Jan soll noch nicht sterben
Wenn Zahlen nicht mehr helfen, müssen Kinder herhalten. Im Übernahmekampf um den deutschen Pharmakonzern Aventis hat der Branchenriese Sanofi Synthélabo die PR-Schlacht nun mit ganzseitigen Farb-Anzeigen begonnen. Die Botschaft: Wer gegen die Fusion ist, lässt kranke Jungen leiden.
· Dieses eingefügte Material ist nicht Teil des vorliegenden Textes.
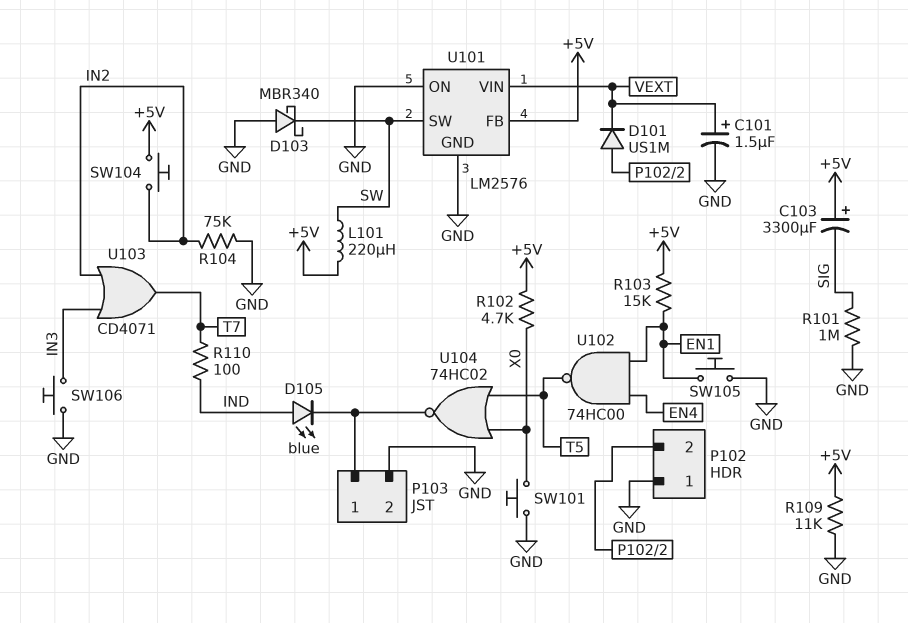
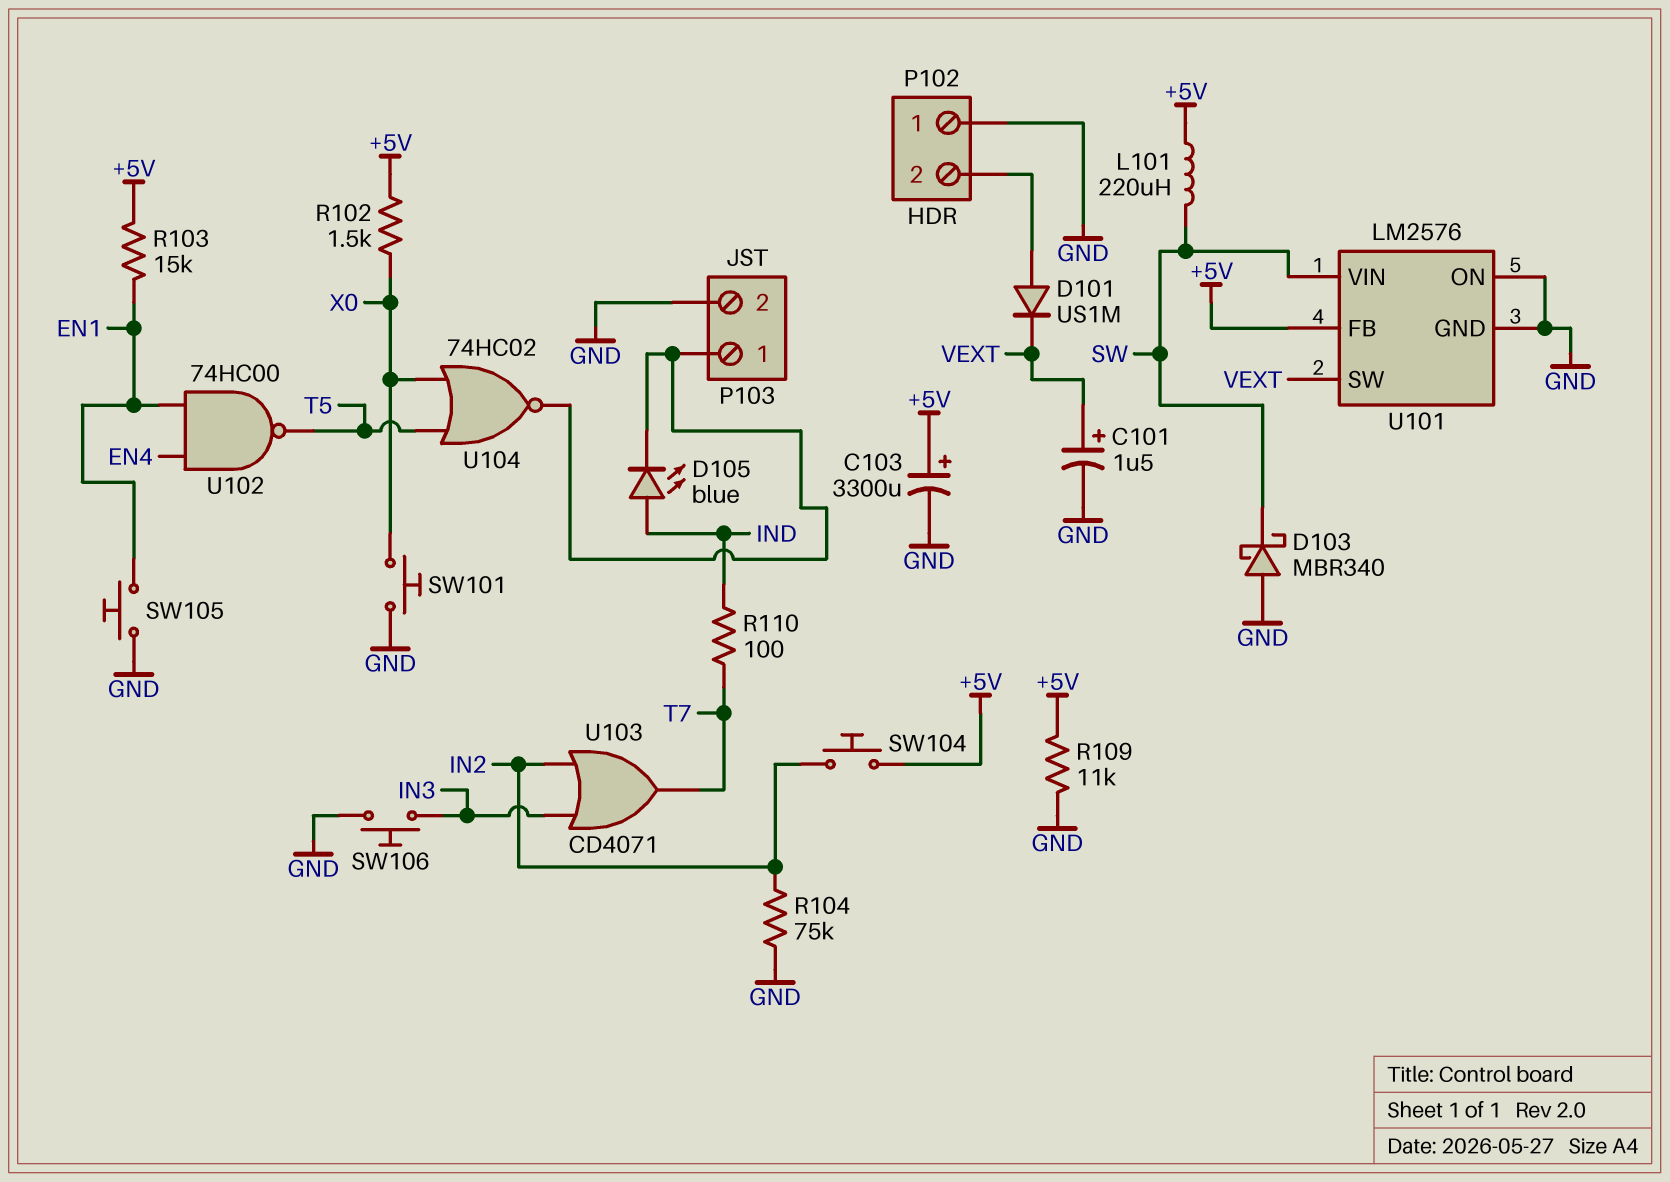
C103: 3300uF (plus +5V, minus SIG) -> 3300uF (plus +5V, minus GND)
R101: 1M (GND, SIG) -> none
R102: 4.7k (+5V, X0) -> 1.5k (+5V, X0)
U101 pin SW: SW -> VEXT
U101 pin VIN: VEXT -> SW

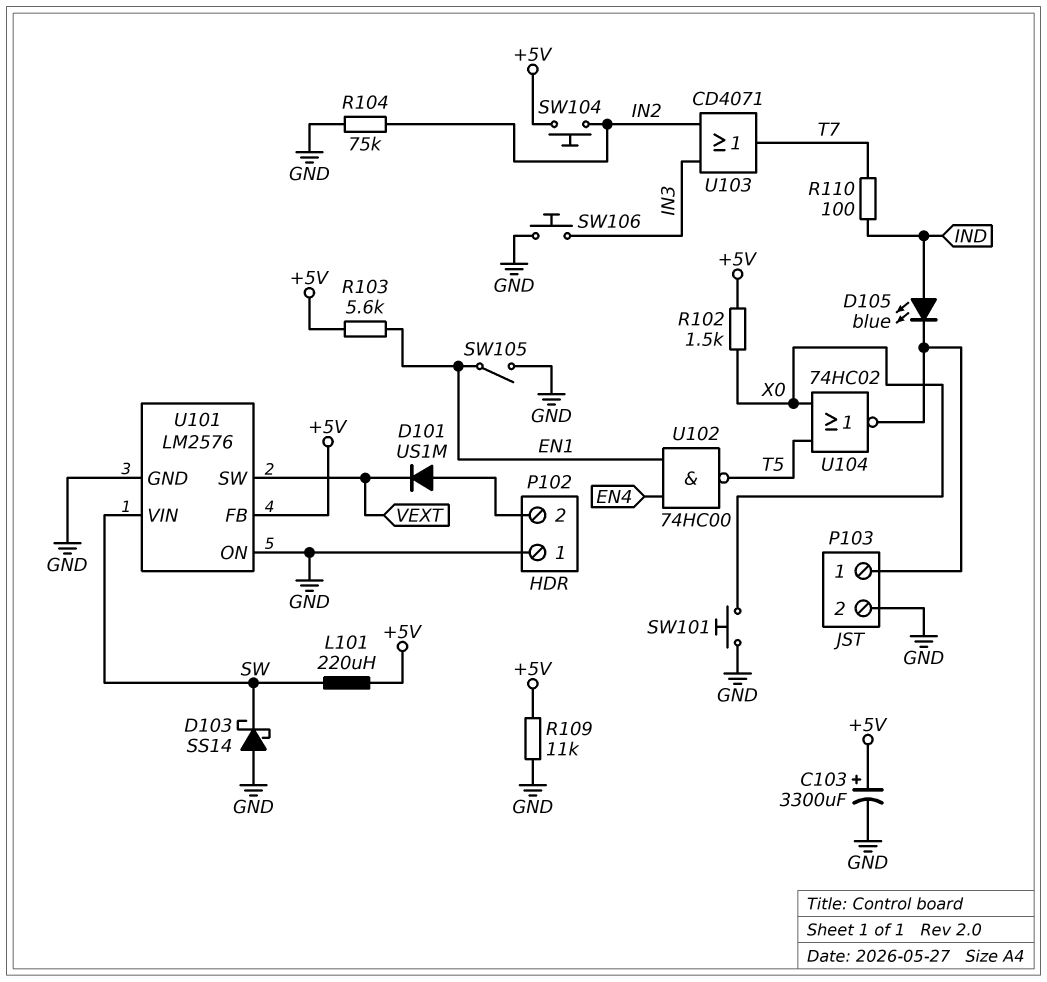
C101: 1.5uF (plus VEXT, minus GND) -> none
D103: schottky MBR340 (A GND, K SW) -> schottky SS14 (A GND, K SW)
R103: 15k (+5V, EN1) -> 5.6k (+5V, EN1)
SW105: button (EN1, GND) -> switch (EN1, GND)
Sanofi-Anzeige: In Frankreich hieß Jan noch Louis
Hamburg - Die Augen strahlen Hoffnung aus und Dankbarkeit, ein mattes Lächeln umspielt seine Lippen. Hinter dem Gesicht eines Jungen, den die Werber Jan genannt haben, ist die Silhouette eines Mannes mit weißem Kittel und Stethoskop zu erkennen. "Wir sehen nicht ein, warum wir nicht schneller ein Medikament für Jan finden sollen", heißt die Überschrift der ganzseitigen Anzeige, die heute unter anderem in der "Süddeutschen Zeitung" und im "Handelsblatt" erschien.
Mit der Kampagne will das französische Sanofi-Konglomerat die Aventis-Aktionäre für die Zustimmung zur Übernahme ihres Konzerns gewinnen. Im Werben um die Sympathie der Öffentlichkeit haben die Sanofi-Strategen sogar nationale Eigenheiten berücksichtigt: In den führenden französischen Tageszeitung wie dem "Figaro" oder "Liberation" hört der kranke Junge auf den Namen Louis.
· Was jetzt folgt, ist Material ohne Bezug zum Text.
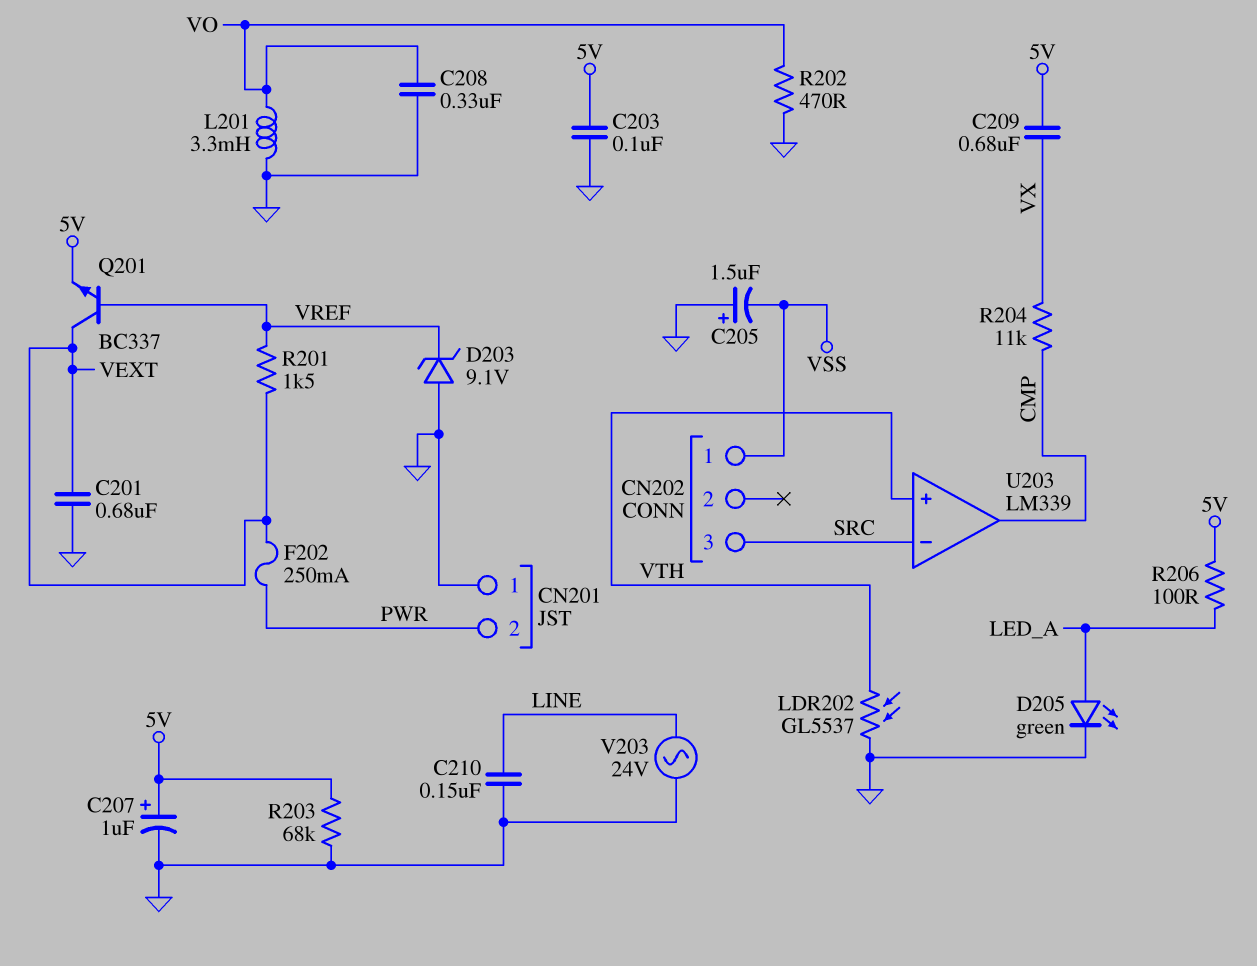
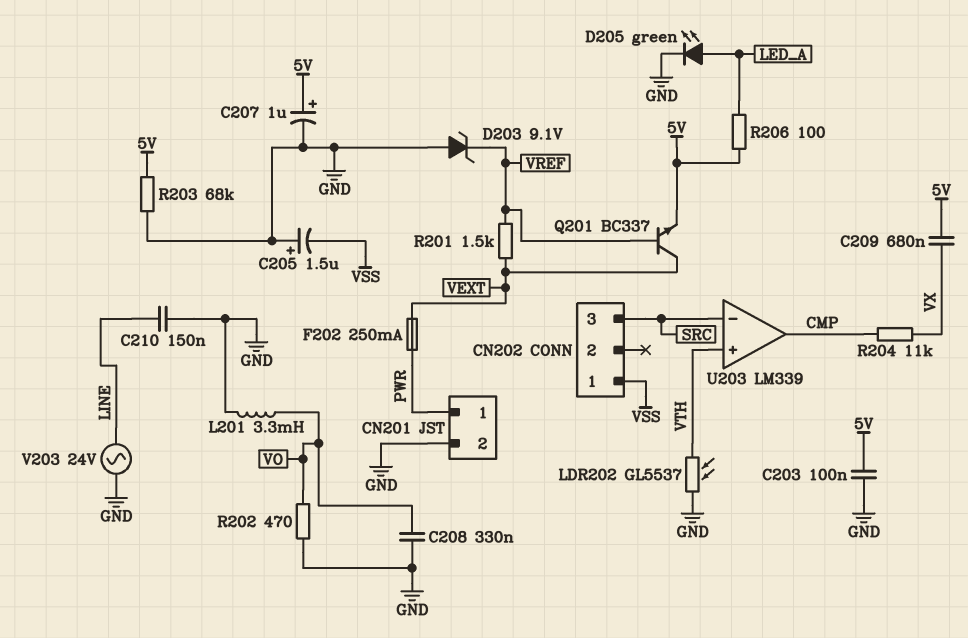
C201: 680nF (GND, VEXT) -> none
CN201 pin 1: GND -> PWR
CN201 pin 2: PWR -> GND

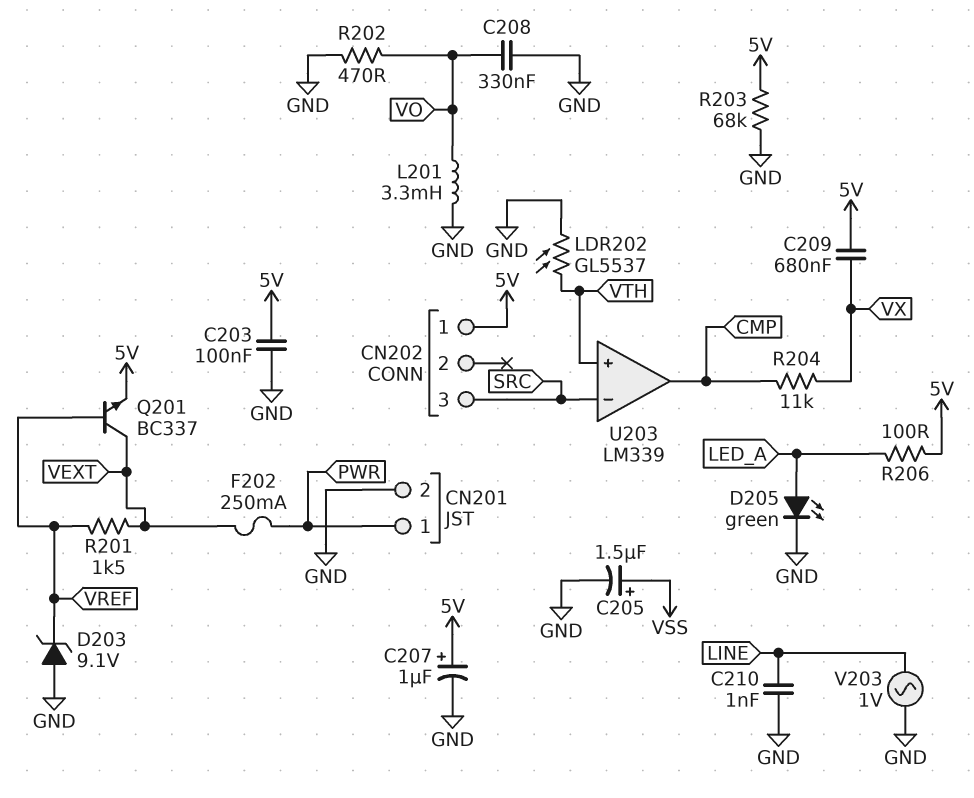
C205: 1.5uF (plus GND, minus VSS) -> 1.5uF (plus VSS, minus GND)
C210: 150nF (GND, LINE) -> 1nF (GND, LINE)
CN202 pin 1: VSS -> 5V
V203: AC 24V (GND, LINE) -> AC 1V (GND, LINE)

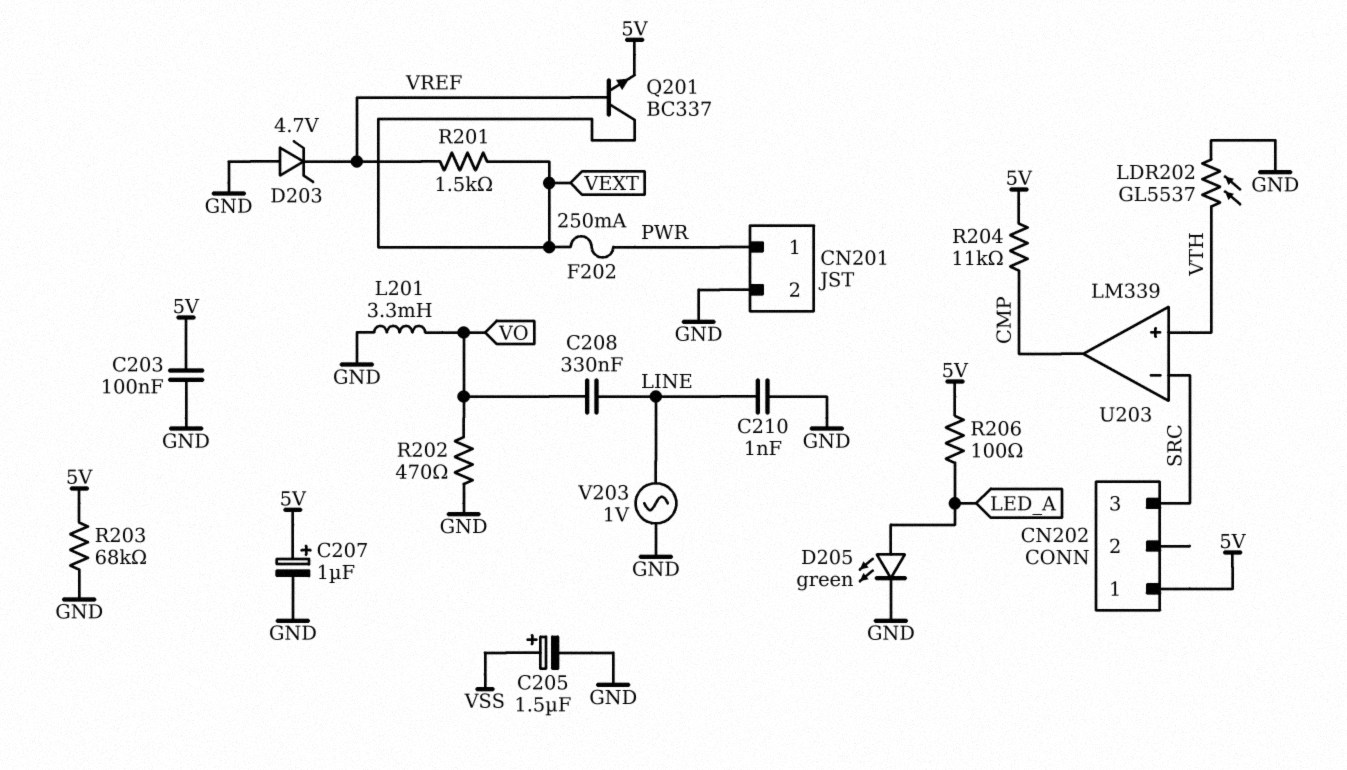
C208: 330nF (GND, VO) -> 330nF (LINE, VO)
C209: 680nF (5V, VX) -> none
D203: zener 9.1V (A GND, K VREF) -> zener 4.7V (A GND, K VREF)
R204: 11k (CMP, VX) -> 11k (5V, CMP)

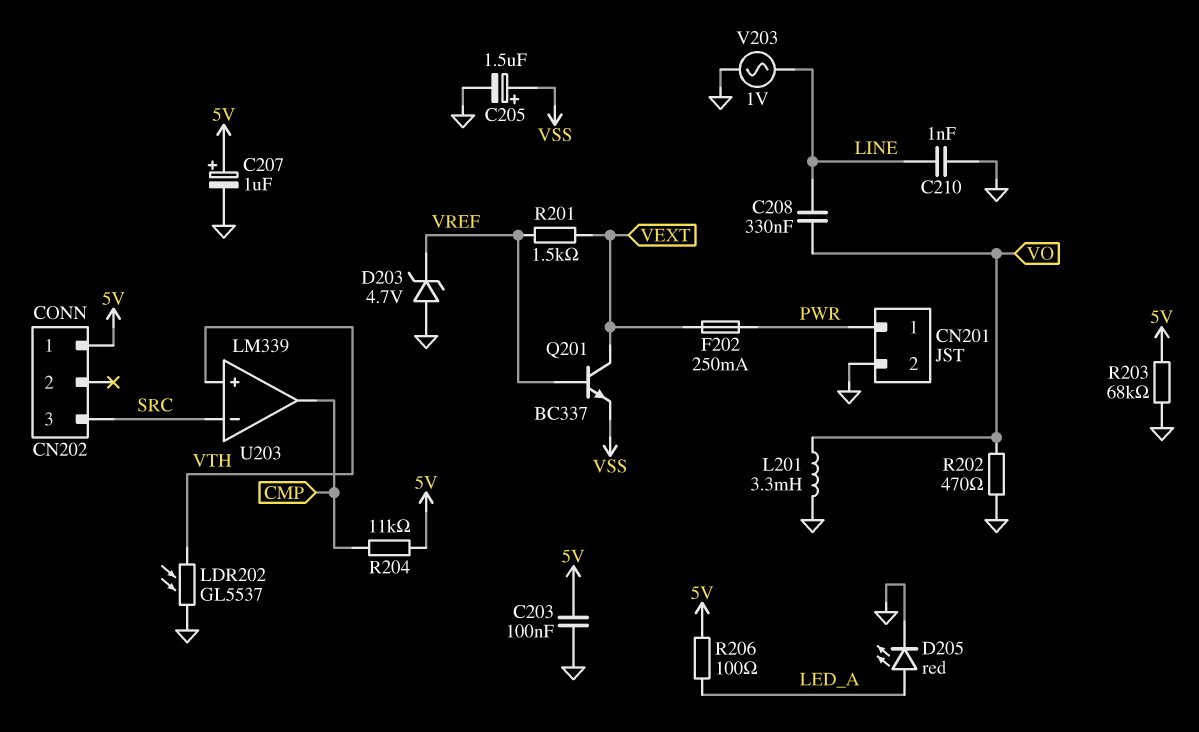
D205: LED green (A LED_A, K GND) -> LED red (A LED_A, K GND)
Q201: NPN BC337 (B VREF, C VEXT, E 5V) -> NPN BC337 (B VREF, C VEXT, E VSS)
Wem das Bild des kranken Jan respektive Louis noch nicht die Tränen in die Augen getrieben hat, dem wird bei der Lektüre der Bildunterschrift nochmal richtig eingeheizt. "Wollen Sie Jan etwa sagen, dass seine Medizin erst in zwanzig Jahren erfunden wird?" fragt Sanofi und antwortet sich selbst. "Nein, niemand will das. Unser Zusammenschluss mit Aventis ist ein großer Schritt nach vorne für die Forschung." Fazit: Nur herzlose Sadisten können gegen die Fusion der beiden Pharmariesen sein - und vielleicht ein paar Aventis-Mitarbeiter, die ihren Job für Jan vielleicht nicht gerade loswerden wollen.
Bei Aventis arbeitet bereits ein Expertenteam an einer Abwehrstrategie. "Wir wollen den Aktionären klar machen, wofür Aventis steht", sagte ein Firmensprecher. Man werde den Vorsprung bei der Behandlung der Volkskrankheit Diabetes plakativ in Szene setzen. Ob auf dem Großbild dann ein glückliches Kind herumrollen wird, wollte er allerdings noch nicht verraten. Nur soviel: "Uns geht es um mehr Lebensqualität und Lebenszeit".
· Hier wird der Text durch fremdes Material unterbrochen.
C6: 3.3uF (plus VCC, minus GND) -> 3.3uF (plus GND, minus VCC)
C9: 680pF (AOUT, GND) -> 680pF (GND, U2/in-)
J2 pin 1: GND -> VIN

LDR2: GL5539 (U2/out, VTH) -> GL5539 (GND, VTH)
Gewinner solcher PR-Schlachten sind in jedem Fall die Zeitungsverleger. In einer bis dahin beispiellosen Anzeigenkampagne hatten Mannesmann und Vodafone um den Jahreswechsel 1999/2000 versucht, das Herz der Anleger für sich zu gewinnen. Da zeigten lachende Frauen, wie glücklich ein Aktientausch machen kann und Mannesmann konterte mit einem unschuldig drein blickenden Baby. Als die beiden Kontrahenten sich schließlich mit dem berühmten goldenen Handschlag einigten, hatten die Mannesmänner insgesamt rund 400 Millionen Euro Anzeigen bezahlt - Vodafone soll das dreifache ausgegeben haben.
Der französische Pharma-Konzern Sanofi-Synthélabo hatte Anfang der Woche rund 48 Millarden Euro für eine Übernahme des größeren Konkurrenten Aventis geboten. Bei einem Zusammenschluss entstünde der weltweit drittgrößte Pharmagigant mit rund 25 Milliarden Euro Umsatz, einem Börsenwert von mehr als 90 Milliarden und gut 100.000 Beschäftigten. Branchenkenner fürchten, mit der Fusion könnte Deutschland nicht nur Tausende Arbeitsplätze verlieren, sondern auch seine Spitzenposition in der Pharma-Foschung. Am Dienstag hatte sich Bundeskanzler Gerhard Schröder beim Französischen Staatspräsidenten Jacques Chirac persönlich für die Unabhängigkeit von Aventis eingesetzt.